Collect every line in the listing below that contains the string "left". Case counts.

PROVIDED INFORMATION.
────────

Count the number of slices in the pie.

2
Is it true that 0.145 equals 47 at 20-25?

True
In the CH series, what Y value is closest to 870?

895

────────

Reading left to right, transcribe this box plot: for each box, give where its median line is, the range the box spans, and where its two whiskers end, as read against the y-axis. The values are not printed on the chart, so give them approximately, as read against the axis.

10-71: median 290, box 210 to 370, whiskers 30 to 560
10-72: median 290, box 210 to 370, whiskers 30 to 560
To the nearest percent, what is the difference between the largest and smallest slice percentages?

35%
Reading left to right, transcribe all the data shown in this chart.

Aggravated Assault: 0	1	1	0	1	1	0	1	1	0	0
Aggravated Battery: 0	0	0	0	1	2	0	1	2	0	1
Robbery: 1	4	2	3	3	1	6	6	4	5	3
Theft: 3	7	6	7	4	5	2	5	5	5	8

────────

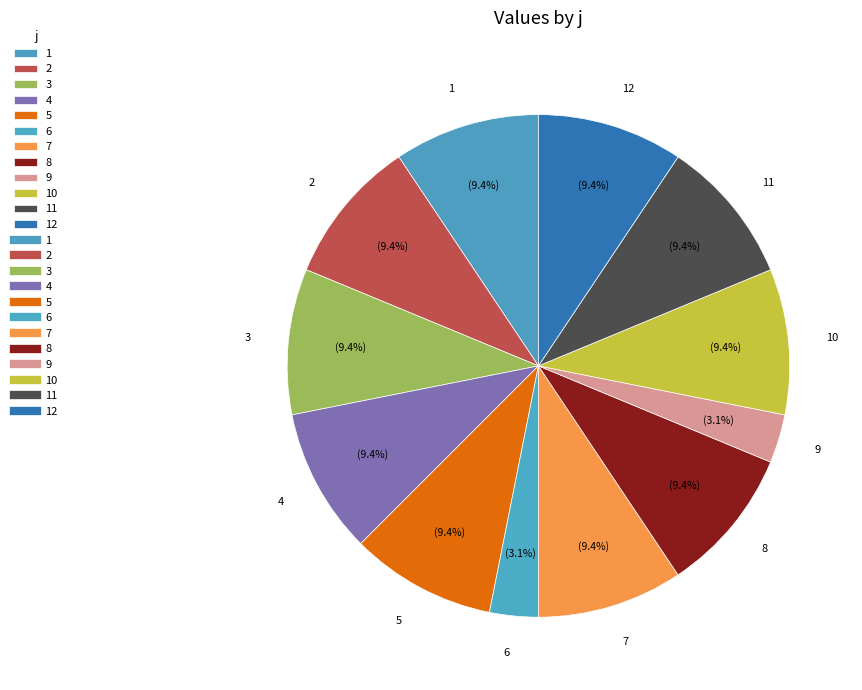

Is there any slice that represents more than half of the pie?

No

────────

WRITTEN RESPONSE.
Reading left to right, transcribe this box plot: for each box, give where its median line is, the range the box spans, and where its two whiskers end, as read against the y-axis. The values are not printed on the chart, so give them approximately, as read against the axis.
Reading left to right, transcribe all the data shown in this chart.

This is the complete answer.